→ Your goal: Pictures must not appear in the copy. Restate exactly the lines below from the one with "Final Charge Global" through the one with "First-aid measures general", inclusive.

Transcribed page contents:
---*---

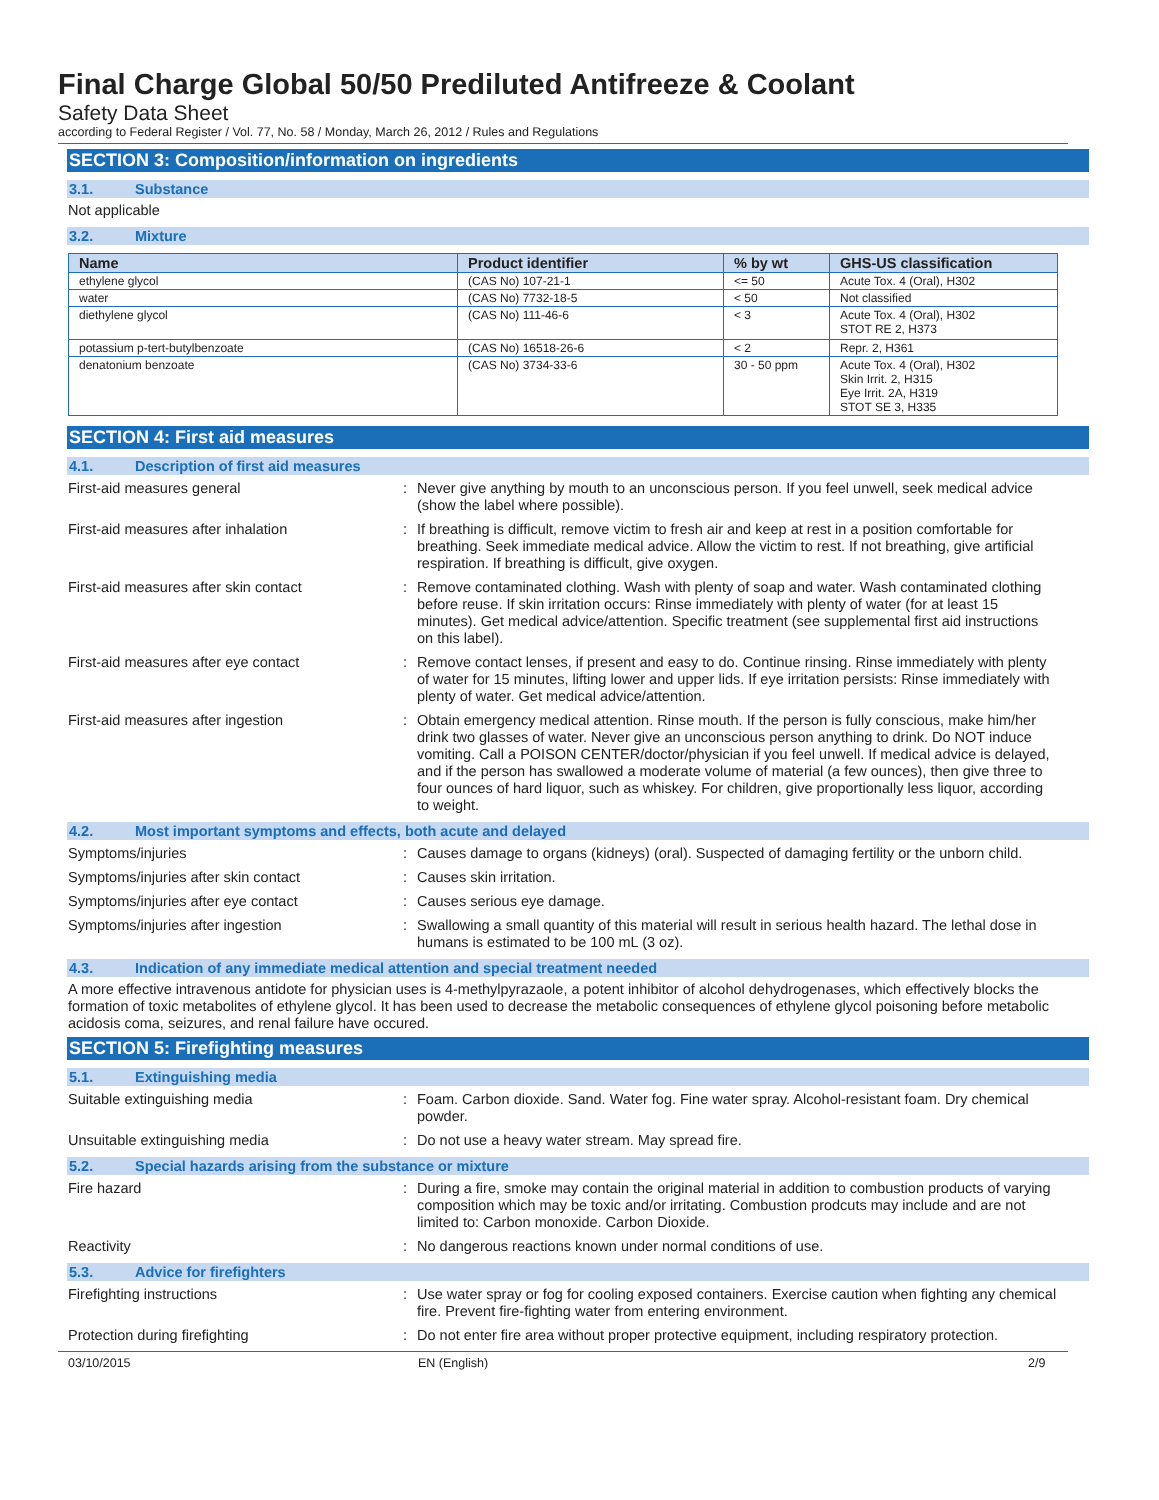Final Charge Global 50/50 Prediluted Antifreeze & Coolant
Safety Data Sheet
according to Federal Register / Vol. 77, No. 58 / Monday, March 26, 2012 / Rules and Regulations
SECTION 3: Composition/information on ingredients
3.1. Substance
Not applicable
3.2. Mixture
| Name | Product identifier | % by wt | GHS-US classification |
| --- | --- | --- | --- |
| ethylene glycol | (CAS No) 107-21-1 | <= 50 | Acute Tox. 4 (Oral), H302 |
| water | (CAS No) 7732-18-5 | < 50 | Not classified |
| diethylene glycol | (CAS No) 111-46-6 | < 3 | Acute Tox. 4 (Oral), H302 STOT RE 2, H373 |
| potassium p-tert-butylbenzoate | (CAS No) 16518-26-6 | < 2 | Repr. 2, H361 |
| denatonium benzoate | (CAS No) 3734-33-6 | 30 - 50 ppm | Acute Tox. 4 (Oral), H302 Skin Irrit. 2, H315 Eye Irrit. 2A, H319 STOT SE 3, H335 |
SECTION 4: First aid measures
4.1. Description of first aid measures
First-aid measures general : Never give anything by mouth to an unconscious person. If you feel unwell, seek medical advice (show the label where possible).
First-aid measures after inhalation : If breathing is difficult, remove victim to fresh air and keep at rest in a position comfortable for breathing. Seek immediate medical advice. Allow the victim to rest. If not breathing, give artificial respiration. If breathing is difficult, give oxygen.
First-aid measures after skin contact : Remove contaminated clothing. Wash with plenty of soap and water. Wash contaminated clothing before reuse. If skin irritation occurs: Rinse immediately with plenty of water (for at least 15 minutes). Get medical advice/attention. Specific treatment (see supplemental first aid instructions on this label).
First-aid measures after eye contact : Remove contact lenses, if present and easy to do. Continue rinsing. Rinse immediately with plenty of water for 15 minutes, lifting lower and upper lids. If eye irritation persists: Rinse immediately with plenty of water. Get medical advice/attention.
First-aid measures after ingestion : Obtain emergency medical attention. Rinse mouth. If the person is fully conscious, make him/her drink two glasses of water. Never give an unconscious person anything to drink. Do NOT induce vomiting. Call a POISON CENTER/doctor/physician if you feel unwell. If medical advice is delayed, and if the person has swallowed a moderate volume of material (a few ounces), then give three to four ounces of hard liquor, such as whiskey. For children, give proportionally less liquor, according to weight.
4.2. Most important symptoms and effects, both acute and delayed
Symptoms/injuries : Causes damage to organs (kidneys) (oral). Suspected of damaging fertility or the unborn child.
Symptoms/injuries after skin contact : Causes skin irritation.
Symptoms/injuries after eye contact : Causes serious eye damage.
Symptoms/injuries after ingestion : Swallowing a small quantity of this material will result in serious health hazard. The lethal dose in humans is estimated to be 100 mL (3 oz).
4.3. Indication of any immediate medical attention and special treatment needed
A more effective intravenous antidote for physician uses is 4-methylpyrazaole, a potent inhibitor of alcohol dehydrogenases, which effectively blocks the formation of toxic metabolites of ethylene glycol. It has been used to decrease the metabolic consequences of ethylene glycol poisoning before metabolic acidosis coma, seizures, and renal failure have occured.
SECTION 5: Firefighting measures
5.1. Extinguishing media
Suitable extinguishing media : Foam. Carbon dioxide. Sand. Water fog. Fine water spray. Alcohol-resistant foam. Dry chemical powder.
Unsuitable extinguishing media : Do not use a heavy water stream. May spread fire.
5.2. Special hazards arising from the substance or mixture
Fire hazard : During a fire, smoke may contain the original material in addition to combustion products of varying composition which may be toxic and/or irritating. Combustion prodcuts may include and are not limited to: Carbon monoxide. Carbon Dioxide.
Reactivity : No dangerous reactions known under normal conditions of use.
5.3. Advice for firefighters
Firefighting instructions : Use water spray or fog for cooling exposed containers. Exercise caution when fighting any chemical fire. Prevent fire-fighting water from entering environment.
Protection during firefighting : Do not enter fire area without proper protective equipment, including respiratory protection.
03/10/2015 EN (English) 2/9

---*---

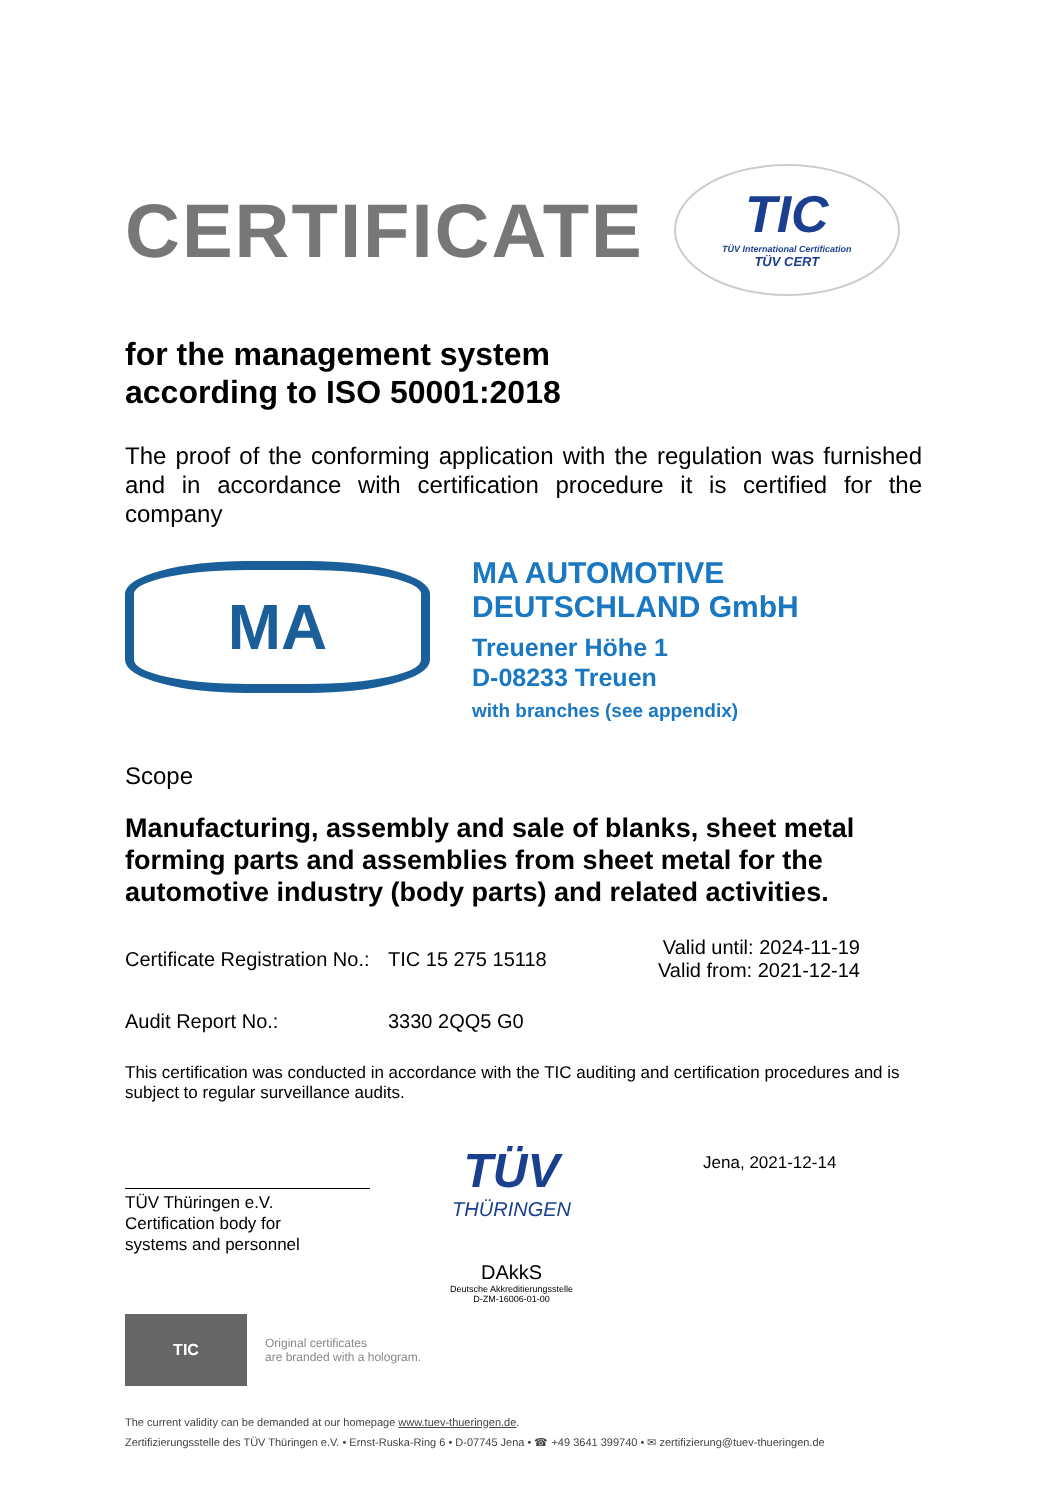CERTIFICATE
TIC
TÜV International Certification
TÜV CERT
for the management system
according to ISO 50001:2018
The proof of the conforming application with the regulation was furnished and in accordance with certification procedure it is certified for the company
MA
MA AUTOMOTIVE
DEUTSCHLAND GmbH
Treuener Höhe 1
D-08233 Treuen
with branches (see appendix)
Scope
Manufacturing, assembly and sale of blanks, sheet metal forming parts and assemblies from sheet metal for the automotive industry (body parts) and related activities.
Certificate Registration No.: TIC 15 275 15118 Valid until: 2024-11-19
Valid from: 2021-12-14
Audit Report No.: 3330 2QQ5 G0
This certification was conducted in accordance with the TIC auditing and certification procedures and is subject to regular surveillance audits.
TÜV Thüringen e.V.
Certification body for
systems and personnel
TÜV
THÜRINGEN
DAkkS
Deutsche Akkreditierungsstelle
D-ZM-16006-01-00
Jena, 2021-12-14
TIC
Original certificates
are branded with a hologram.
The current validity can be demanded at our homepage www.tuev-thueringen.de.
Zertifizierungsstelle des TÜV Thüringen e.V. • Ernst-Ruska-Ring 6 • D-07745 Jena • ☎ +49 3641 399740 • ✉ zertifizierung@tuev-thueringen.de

---*---

→ Solved problem:
Final Charge Global 50/50 Prediluted Antifreeze & Coolant
Safety Data Sheet
according to Federal Register / Vol. 77, No. 58 / Monday, March 26, 2012 / Rules and Regulations
SECTION 3: Composition/information on ingredients
3.1. Substance
Not applicable
3.2. Mixture
| Name | Product identifier | % by wt | GHS-US classification |
| --- | --- | --- | --- |
| ethylene glycol | (CAS No) 107-21-1 | <= 50 | Acute Tox. 4 (Oral), H302 |
| water | (CAS No) 7732-18-5 | < 50 | Not classified |
| diethylene glycol | (CAS No) 111-46-6 | < 3 | Acute Tox. 4 (Oral), H302 STOT RE 2, H373 |
| potassium p-tert-butylbenzoate | (CAS No) 16518-26-6 | < 2 | Repr. 2, H361 |
| denatonium benzoate | (CAS No) 3734-33-6 | 30 - 50 ppm | Acute Tox. 4 (Oral), H302 Skin Irrit. 2, H315 Eye Irrit. 2A, H319 STOT SE 3, H335 |
SECTION 4: First aid measures
4.1. Description of first aid measures
First-aid measures general : Never give anything by mouth to an unconscious person. If you feel unwell, seek medical advice (show the label where possible).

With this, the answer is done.